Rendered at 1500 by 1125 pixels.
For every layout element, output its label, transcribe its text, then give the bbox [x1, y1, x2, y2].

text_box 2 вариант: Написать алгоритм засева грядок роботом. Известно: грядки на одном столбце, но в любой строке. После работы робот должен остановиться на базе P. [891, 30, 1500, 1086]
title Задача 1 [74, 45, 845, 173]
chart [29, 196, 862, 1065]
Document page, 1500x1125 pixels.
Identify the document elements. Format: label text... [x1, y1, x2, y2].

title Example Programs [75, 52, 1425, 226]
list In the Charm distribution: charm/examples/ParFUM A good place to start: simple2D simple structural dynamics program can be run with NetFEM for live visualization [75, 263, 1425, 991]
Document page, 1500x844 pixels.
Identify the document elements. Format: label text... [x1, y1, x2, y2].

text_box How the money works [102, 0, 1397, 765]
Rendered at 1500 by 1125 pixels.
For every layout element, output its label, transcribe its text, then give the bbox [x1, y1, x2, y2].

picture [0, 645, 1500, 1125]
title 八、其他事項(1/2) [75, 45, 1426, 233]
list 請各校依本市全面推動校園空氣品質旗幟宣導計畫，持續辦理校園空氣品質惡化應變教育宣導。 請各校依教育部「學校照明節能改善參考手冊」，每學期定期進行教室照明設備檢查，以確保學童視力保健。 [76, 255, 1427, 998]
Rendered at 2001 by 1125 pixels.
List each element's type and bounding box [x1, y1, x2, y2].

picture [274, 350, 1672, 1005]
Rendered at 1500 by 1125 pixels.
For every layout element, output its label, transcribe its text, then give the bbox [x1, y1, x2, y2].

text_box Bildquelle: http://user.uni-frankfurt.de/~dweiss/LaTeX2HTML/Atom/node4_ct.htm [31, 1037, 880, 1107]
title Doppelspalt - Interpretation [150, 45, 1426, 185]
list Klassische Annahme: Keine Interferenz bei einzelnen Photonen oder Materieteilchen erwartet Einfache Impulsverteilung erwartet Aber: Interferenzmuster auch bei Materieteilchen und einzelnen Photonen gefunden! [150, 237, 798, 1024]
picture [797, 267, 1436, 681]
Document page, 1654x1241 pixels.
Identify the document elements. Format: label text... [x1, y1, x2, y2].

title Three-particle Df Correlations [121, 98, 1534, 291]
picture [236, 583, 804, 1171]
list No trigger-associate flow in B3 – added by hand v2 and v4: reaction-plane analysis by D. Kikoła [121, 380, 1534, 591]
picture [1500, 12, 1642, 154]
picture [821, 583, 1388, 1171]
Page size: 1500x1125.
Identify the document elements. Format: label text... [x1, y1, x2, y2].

• [PROBLEM DETAILS]:
Find each line in the items that contains the word "pixels" and copy it out in full. Case counts.

• [FINAL ANSWER]:
Rendered at 1500 by 1125 pixels.
Document page, 1500x1125 pixels.
Document page, 1500x844 pixels.
Rendered at 1500 by 1125 pixels.
Rendered at 2001 by 1125 pixels.
Rendered at 1500 by 1125 pixels.
Document page, 1654x1241 pixels.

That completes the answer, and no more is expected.